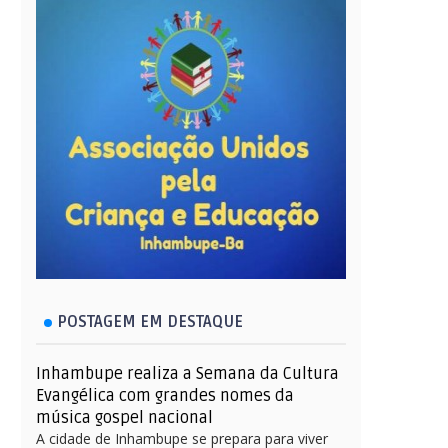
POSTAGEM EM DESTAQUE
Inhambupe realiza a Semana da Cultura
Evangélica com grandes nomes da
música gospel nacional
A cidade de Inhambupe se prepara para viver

━━━━━━━━

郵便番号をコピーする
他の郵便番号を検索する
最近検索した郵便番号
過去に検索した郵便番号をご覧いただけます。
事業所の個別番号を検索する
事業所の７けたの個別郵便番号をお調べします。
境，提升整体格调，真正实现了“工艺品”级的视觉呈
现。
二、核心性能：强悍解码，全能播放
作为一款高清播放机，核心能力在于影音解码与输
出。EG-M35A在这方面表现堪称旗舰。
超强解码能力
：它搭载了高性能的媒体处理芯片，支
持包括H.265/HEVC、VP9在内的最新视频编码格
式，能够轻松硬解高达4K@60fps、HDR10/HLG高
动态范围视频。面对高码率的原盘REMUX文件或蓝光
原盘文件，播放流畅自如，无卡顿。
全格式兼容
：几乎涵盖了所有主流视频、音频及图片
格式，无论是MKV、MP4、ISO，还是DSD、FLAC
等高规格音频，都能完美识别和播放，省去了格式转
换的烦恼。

━━━━━━━━

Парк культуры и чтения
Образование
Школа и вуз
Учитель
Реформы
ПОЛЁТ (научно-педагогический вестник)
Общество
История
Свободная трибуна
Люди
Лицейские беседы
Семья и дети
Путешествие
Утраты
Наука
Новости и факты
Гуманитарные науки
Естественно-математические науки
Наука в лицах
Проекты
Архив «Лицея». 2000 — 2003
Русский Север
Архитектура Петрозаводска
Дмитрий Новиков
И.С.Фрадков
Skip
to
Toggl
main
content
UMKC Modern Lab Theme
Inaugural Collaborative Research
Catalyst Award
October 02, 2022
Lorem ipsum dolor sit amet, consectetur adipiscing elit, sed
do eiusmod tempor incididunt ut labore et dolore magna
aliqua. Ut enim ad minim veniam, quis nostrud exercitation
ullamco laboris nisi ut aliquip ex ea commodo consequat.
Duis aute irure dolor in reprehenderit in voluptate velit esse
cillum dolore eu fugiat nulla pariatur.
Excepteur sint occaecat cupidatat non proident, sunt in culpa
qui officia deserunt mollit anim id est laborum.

━━━━━━━━

To do:
What is needed is a single number: how many lines of the data contain the word "науки".

Task answer:
2